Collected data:

+---+

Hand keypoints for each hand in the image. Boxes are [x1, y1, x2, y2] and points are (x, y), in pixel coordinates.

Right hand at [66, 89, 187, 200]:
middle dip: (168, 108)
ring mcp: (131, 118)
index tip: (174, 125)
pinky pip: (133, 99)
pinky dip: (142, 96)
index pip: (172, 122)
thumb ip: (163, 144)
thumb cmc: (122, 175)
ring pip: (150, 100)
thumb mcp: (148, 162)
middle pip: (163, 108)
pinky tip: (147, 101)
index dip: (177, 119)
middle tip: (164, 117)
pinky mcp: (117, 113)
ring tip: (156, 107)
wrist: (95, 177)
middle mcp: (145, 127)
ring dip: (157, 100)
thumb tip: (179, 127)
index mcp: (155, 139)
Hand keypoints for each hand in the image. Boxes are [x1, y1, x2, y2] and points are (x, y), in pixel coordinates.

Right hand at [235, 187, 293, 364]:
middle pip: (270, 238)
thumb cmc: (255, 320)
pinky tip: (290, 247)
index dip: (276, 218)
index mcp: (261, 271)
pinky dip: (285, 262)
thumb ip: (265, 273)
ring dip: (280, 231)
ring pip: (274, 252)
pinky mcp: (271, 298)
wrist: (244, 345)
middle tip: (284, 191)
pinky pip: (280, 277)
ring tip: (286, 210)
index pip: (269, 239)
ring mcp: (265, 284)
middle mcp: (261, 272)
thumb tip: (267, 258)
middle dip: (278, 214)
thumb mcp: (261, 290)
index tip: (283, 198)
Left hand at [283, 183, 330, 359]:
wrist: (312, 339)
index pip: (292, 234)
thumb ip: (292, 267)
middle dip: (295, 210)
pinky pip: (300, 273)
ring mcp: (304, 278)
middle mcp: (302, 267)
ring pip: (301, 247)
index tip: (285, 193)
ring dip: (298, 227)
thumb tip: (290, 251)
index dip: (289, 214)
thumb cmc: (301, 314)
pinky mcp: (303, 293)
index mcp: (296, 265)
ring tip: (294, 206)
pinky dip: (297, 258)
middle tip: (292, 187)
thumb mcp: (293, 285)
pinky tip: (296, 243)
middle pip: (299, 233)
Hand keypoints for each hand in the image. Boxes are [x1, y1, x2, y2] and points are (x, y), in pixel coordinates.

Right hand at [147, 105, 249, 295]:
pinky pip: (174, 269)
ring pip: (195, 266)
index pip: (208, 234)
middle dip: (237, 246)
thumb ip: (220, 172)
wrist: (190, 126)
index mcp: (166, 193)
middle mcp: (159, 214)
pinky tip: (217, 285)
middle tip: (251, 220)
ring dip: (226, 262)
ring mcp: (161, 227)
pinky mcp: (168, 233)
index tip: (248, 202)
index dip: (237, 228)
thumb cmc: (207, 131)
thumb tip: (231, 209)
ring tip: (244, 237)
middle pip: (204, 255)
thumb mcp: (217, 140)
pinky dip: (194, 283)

+---+

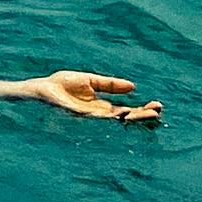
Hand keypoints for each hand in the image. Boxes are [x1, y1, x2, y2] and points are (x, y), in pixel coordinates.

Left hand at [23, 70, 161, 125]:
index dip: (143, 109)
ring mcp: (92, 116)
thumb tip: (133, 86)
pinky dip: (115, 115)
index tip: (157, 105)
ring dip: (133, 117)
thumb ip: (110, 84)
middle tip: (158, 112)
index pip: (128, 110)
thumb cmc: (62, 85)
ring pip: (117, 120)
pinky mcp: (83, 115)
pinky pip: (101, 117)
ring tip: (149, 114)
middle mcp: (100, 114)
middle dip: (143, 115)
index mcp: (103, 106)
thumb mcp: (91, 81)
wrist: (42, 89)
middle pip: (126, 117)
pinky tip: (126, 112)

+---+

### Work to complete
Above are the entries. Output exactly the lines beginning with the line that has "middle mcp: (302, 267)" and ending with the line that has "pinky dip: (194, 283)".

### Output of the task
middle mcp: (302, 267)
ring pip: (301, 247)
index tip: (285, 193)
ring dip: (298, 227)
thumb tip: (290, 251)
index dip: (289, 214)
thumb cmc: (301, 314)
pinky mcp: (303, 293)
index mcp: (296, 265)
ring tip: (294, 206)
pinky dip: (297, 258)
middle tip: (292, 187)
thumb mcp: (293, 285)
pinky tip: (296, 243)
middle pip: (299, 233)
Hand keypoints for each hand in the image. Boxes are [x1, y1, x2, y2] and points are (x, y), in pixel coordinates.

Right hand at [147, 105, 249, 295]:
pinky pip: (174, 269)
ring pip: (195, 266)
index pip: (208, 234)
middle dip: (237, 246)
thumb ip: (220, 172)
wrist: (190, 126)
index mcp: (166, 193)
middle mcp: (159, 214)
pinky tip: (217, 285)
middle tip: (251, 220)
ring dip: (226, 262)
ring mcp: (161, 227)
pinky mcp: (168, 233)
index tip: (248, 202)
index dip: (237, 228)
thumb cmc: (207, 131)
thumb tip: (231, 209)
ring tip: (244, 237)
middle pip: (204, 255)
thumb mcp: (217, 140)
pinky dip: (194, 283)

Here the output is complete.